Figure 1 shows a SEPIC converter which, like a flyback, has a minimal parts count. In fact, this circuit would be a flyback, if C1 were removed. This capacitor provides voltage clamping of the semiconductors to which it connects. When the MOSFET is turned on, the reverse voltage on D1 is clamped by the capacitor through the MOSFET. When the power switch is turned off, the drain voltage rises until D1 conducts. During the off time, the MOSFET drain voltage is clamped by C1 through D1 and C2.
A SEPIC converter with multiple outputs puts a constraint on the winding ratios. One of the secondary windings needs to have a 1:1 turns ratio to the primary, and C1 must connect to it.
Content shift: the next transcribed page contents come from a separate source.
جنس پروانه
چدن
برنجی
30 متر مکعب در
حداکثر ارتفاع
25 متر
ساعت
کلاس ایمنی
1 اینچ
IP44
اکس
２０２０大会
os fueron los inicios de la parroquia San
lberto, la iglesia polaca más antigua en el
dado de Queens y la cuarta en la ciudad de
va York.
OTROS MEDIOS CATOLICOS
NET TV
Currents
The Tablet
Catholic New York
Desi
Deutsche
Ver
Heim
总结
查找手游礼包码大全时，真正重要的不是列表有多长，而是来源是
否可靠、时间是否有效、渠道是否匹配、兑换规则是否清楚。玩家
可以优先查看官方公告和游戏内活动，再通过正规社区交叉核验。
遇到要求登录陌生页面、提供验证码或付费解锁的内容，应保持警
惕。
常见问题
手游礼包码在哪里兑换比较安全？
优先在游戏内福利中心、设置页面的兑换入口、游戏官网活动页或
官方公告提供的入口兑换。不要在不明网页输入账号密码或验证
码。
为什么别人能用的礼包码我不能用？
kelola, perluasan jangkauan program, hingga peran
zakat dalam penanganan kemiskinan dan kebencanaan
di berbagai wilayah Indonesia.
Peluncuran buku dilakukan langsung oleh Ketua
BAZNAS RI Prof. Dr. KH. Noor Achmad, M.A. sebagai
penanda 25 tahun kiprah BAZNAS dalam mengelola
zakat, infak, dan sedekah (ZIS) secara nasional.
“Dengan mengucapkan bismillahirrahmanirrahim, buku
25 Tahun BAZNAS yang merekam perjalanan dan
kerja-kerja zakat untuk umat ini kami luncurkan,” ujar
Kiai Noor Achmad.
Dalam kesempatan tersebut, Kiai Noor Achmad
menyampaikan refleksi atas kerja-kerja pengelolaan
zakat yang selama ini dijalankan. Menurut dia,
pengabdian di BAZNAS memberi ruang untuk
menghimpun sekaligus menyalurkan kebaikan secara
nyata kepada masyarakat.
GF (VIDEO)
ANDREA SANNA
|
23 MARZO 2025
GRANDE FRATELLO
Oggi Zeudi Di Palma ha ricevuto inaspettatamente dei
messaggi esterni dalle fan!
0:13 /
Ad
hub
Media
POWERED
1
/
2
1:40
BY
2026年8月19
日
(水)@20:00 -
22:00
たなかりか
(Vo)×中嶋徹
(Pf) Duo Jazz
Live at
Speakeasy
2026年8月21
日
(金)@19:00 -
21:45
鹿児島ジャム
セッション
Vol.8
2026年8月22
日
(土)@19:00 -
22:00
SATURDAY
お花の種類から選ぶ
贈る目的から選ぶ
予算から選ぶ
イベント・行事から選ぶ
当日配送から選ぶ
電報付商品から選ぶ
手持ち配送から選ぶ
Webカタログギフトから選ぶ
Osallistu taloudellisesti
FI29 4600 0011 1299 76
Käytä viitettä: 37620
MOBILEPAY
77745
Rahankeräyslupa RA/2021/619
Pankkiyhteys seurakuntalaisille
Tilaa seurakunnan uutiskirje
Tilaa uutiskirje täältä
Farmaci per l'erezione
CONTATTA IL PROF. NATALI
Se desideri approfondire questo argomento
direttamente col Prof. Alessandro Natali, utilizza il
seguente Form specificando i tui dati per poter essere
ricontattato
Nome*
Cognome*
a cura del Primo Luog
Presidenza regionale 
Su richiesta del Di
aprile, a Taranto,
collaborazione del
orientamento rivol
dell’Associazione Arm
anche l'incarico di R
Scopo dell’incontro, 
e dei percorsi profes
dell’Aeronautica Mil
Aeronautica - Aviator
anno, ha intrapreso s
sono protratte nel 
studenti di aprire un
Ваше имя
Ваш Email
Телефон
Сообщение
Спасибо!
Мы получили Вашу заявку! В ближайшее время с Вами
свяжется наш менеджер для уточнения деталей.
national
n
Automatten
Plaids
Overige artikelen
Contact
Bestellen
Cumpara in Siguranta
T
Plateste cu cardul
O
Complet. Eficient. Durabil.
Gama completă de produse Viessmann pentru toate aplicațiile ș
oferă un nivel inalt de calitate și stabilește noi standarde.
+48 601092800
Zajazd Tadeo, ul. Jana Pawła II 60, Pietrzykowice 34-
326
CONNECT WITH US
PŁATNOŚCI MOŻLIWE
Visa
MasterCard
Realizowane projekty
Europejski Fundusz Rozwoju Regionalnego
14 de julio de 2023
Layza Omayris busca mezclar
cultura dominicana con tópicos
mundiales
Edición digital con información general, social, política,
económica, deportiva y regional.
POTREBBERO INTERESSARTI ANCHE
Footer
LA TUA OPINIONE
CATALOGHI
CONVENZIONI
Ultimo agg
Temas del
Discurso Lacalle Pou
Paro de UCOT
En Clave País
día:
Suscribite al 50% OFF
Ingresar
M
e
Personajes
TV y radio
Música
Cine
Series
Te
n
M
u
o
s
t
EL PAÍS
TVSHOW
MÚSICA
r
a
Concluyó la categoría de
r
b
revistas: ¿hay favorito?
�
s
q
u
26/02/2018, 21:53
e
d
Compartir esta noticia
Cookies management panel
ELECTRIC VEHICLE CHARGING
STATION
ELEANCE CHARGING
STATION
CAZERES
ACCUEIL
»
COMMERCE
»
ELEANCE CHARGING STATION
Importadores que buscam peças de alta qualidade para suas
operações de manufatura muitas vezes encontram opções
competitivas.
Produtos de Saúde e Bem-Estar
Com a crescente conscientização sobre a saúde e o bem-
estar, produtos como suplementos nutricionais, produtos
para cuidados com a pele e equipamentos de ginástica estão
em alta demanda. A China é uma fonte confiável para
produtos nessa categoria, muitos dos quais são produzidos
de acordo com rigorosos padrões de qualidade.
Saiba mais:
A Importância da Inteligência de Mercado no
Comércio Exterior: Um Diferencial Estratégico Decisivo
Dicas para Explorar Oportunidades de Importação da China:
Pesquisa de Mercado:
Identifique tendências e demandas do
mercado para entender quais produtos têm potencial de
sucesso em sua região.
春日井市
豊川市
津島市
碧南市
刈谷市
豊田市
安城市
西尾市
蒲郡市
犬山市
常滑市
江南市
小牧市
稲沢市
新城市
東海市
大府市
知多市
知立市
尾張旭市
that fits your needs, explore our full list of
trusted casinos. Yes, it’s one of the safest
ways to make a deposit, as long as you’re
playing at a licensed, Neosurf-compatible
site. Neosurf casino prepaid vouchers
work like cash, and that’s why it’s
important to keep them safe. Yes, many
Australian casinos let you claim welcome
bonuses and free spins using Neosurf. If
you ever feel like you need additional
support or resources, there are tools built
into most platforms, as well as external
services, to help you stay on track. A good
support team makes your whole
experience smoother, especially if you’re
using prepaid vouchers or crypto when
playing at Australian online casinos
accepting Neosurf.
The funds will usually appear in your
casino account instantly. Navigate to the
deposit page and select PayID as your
In the example circuit shown in Figure 1, the 12-V winding has a 1:1 ratio, but it could have used the 5-V winding instead.
Figure 1. Shown is a multi-output SEPIC converter.
The circuit in Figure 1 has been built and tested. It was operated both as a SEPIC with C1 in place, and as a flyback with C1 removed.
Figure 2 shows the MOSFET voltage stresses in both operating modes. In the flyback mode, the MOSFET drain went to nearly 40 V, while in the SEPIC mode the drain voltage was only 25 V. So the flyback design would have to use a 40- or 60-V MOSFET, while the SEPIC design could use a MOSFET rated for only 30 V. In addition, the high-frequency (greater than 5 MHz) ringing would be problematic for EMI filtering.